Off And On
I spend a lot of time fixing queries like this, so I figured that I’d write about it in hopes that I can save someone some time and pain later on.
Obviously, this extends to join clauses as well. A case expression there has just as much chance of causing performance issues.
This pattern crops up in some ORM queries that I’ve seen as well, but I haven’t been able to figure out the code that causes it.
Let’s look at why this causes problems!
Tractor Trailer
To give our query the best possible chance of not sucking, let’s create some indexes.
CREATE NONCLUSTERED INDEX p ON dbo.Posts ( PostTypeId, Score, OwnerUserId ); CREATE NONCLUSTERED INDEX u ON dbo.Users ( Reputation ) INCLUDE ( DisplayName );
With those in place, let’s look at a simple example query.
SELECT u.Id, u.DisplayName, s = SUM(p.Score) FROM dbo.Posts AS p JOIN dbo.Users AS u ON p.OwnerUserId = u.Id WHERE 1 = CASE WHEN p.PostTypeId = 1 AND p.Score >= 10 THEN 1 ELSE 0 END GROUP BY u.Id, u.DisplayName HAVING SUM(p.Score) > 10000 ORDER BY s DESC;
The plan reveals textbook symptoms of a lack of SARGability: an index scan with a predicate, despite a perfectly seekable index being in place:
Shame about that! But we can make things worse, too.
The Worser
If we involve a new column in the case expression, this time from the Users table, the predicate will be applied at a really unfortunate place in the query plan.
SELECT u.Id, u.DisplayName, s = SUM(p.Score) FROM dbo.Posts AS p JOIN dbo.Users AS u ON p.OwnerUserId = u.Id WHERE 1 = CASE WHEN p.PostTypeId = 1 AND p.Score >= 10 AND u.Reputation > 5000 THEN 1 ELSE 0 END GROUP BY u.Id, u.DisplayName HAVING SUM(p.Score) > 10000 ORDER BY s DESC;
Now all the filtering happens at the join, and the query goes from taking about 1 second to taking about 5 seconds.
If you write queries like this, you’re asking for trouble.
Why Can’t You Just Be Normal?
If we express that logic without a case expression, performance turns out much better. Shocking, right?
SELECT u.Id, u.DisplayName, s = SUM(p.Score) FROM dbo.Posts AS p JOIN dbo.Users AS u ON p.OwnerUserId = u.Id WHERE p.PostTypeId = 1 AND p.Score >= 10 AND u.Reputation > 5000 GROUP BY u.Id, u.DisplayName HAVING SUM(p.Score) > 10000 ORDER BY s DESC;
This query takes about 240 milliseconds, which is a nice improvement.
We’re able to seek into our Super Helpful Index™ on the Posts table. Now I know what you’re thinking — we’re hitting the clustered index on the Users table — that must be horrible.
But no; because the Nested Loops Join is of the Apply variety, it makes more sense to use it to seek to a single Id, and evaluate the predicate on Reputation second.
Thanks for reading!
Going Further
If this is the kind of SQL Server stuff you love learning about, you’ll love my training. I’m offering a 75% discount to my blog readers if you click from here. I’m also available for consulting if you just don’t have time for that and need to solve performance problems quickly.
I’m apparently missing something. It seems pretty obvious, perhaps glaringly so, that a WHERE clause is the proper solution. And I totally agree that using CASE logic to accomplish that is bringing the wrong weapon to the fight.
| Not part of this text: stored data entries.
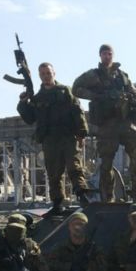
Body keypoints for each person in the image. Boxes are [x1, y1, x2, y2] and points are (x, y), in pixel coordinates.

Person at [72, 44, 136, 202]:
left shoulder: (122, 75)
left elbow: (135, 92)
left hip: (126, 122)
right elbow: (76, 88)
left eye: (109, 53)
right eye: (104, 54)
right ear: (100, 56)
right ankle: (108, 198)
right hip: (107, 124)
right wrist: (97, 96)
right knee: (106, 163)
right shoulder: (93, 75)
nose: (107, 56)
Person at [17, 62, 91, 214]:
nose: (46, 76)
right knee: (54, 172)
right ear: (39, 76)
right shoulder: (37, 98)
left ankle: (83, 196)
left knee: (74, 167)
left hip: (67, 136)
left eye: (48, 73)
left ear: (54, 73)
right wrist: (23, 102)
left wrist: (81, 133)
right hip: (50, 139)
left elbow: (77, 111)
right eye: (43, 74)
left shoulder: (65, 91)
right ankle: (57, 202)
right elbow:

I just can’t fathom what would cause someone to create this Rube Goldberg apparatus to solve such a simple filter requirement. Did anyone ever explain to you how they arrived at such an interesting use of T-SQL? I ask because I frequently encounter those whose only experience with SQL is via an ORM. They are learning to write SQL from the most basic starting point.
That’s the funny thing — I’ve seen ORMs generate this type of where clause.
Typically the logic is a bit more complicated than in the examples I’ve used here, but the general idea is the same.
Thanks!
I’ve seen EF generate SELECT TOP 1… FROM (SELECT TOP 1 …). That one is a classic joke on our Engineering team. But I haven’t been lucky enough to discover something like you example. Maybe time to do some extra QueryStore spelunking.
Weirdo T-SQL like this can arise as a result of copy ‘n’ paste coding, wherein the correct result wins, and the correct result returned in a timely manner loses.
I have seen it a few times in horribly convoluted code in horribly convoluted SPs which call horribly convoluted SPs that use functions that use views that use functions, etc.
In such cases, it’s likely going to be legacy code that someone gets landed with. Rather than spend the majority of their life refactoring, they take an easy shortcut and find a solution in other code then plant it, without examining too carefully, in the middle of the code equivalent of Hampton Court Maze, then tippy-toe away.